Thousands of highly skilled migrants from India and other non-European Union countries took to the streets this week in protest against recent changes in immigration rules.
Leading Labour, Conservative and Liberal Democrats figures, including Keith Vaz, Damien Green, Andrew Dismore and Lord Dholakia came out in support the action against what they see as discriminatory policies.
Following the demonstration in parliament square outside the Houses of Parliament, representatives of the migrants submitted a 1,000-page petition to 10 Downing Street.
Amit Kapadia, organiser of the demonstration, said the migrants would now wait for comments from Prime Minister Blair.
“We will continue our protest and also pursue the legal option,” he added.
Up to 50,000 migrants are adversely affected by the changes to the Highly Skilled Migrants Programme (HSMP). The new rules were introduced without warning Nov 7 (see “New HSMP Rules – Even Bill Gates Wouldn’t Qualify”). They require HSMP migrants to re-qualify under new tests including earnings requirements and academic qualifications.
Indian migrants are the largest single country group allowed into Britain under the programme.
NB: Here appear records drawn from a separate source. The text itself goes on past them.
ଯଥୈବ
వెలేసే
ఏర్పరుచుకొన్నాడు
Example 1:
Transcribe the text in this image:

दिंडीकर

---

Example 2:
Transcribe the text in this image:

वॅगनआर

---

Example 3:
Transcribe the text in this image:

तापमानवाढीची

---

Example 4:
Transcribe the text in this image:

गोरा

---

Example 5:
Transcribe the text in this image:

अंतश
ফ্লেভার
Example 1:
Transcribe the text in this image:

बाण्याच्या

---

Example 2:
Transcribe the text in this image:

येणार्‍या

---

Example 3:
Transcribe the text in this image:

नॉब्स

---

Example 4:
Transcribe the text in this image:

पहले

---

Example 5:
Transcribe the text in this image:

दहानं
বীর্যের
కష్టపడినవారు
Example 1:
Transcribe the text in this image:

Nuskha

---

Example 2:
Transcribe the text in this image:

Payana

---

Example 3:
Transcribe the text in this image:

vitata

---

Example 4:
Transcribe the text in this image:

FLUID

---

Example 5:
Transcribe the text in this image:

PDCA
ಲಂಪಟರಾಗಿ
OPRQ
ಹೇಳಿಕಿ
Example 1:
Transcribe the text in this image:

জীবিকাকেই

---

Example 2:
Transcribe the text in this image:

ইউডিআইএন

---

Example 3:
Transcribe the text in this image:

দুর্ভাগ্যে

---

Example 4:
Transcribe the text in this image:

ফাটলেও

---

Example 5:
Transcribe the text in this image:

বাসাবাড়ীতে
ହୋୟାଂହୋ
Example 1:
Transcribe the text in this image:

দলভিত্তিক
According to Kapadia, 85 percent of migrants under the programme come from Asia.
The rule change is the latest in a series of government crackdowns on working migrants. Overseas Doctors and Work Permit holders have also been hit by backdated rulings in 2006.
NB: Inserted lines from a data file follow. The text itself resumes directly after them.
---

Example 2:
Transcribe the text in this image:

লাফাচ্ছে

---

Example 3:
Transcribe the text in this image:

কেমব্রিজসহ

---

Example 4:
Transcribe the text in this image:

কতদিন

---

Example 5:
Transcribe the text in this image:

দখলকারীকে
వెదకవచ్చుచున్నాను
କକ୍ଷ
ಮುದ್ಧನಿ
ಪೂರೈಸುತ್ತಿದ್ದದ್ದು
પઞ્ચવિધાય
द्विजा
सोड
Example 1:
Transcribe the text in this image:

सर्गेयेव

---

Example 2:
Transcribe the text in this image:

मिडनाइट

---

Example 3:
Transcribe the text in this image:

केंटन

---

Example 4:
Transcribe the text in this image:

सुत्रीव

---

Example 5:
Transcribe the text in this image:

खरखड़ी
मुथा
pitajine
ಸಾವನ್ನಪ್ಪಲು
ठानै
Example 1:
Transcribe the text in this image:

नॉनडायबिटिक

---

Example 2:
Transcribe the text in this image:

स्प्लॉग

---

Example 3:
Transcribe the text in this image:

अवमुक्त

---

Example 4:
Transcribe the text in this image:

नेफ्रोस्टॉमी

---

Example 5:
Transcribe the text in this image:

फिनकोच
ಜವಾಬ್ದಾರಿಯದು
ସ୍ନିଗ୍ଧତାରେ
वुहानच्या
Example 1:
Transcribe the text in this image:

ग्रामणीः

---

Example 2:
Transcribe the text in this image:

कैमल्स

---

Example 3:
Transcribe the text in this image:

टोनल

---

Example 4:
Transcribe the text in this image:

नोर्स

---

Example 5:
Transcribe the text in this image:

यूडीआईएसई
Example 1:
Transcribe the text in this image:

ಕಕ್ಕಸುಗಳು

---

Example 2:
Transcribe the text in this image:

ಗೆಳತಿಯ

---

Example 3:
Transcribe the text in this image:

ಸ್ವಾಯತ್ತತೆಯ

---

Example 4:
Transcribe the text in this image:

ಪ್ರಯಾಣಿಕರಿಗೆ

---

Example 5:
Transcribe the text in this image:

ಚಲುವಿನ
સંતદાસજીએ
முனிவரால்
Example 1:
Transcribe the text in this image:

Damian Green the Conservative Member of Parliament for Ashford and Shadow Immigration Minister said:
“Everyone agrees that Britain benefits from highly skilled migrants. The government’s decision to change the rules so that people who are already here and want to stay are now disqualified is both unfair and wrong-headed.
“It is unfair because the people involved have made a commitment to this country which is being flung back in their faces. It is wrong-headed because it sends a signal to highly skilled people around the world that Britain is an unreliable place to work.
“Conservatives want an immigration policy which is tough and thoughtful. The current government is talking tough but acting stupidly. It has failed to control our borders, so it is lashing out at precisely the people who benefit our economy. This is another in the growing list of disasters from John Reid’s Home Office.”
Based on past experience, sustained lobbying by migrants and petitions to the Home Office rarely leads to a reversal of policy. The highly skilled migrants from India have also appealed to the Indian government to intervene.
Kapadia said: “The whole issue with these new rules is that people are being asked to re-qualify for their visa extension through a points-based system (PBS) rather than the initial promise of extension on economic activity alone.
“This new PBS expects us to gain more points on higher salaries and on younger age. Both of them are very difficult as higher salaries in the UK are not possible due to the duration of visa which we are issued (1, 2, 3 years) due to which we are considered for contract or temporary jobs by employers and employment agencies and not for jobs of permanent nature wherein higher salaries are possible.”
The Immigration Law Practitioners’ Association (ILPA) has called on Immigration Minister Liam Bryne, to suspend the changes, but this has been rejected. The ILPA has said that it is “unfair and unreasonable” to change the rules retrospectively, which would force talented and skilled individuals to leave Britain.
The HSMP is meant to be the flagship scheme for the Home Office and a forerunner for the new ‘points based system’ currently being introduced. If top-drawer highly skilled people are being treated like this, what chance do other migrants have?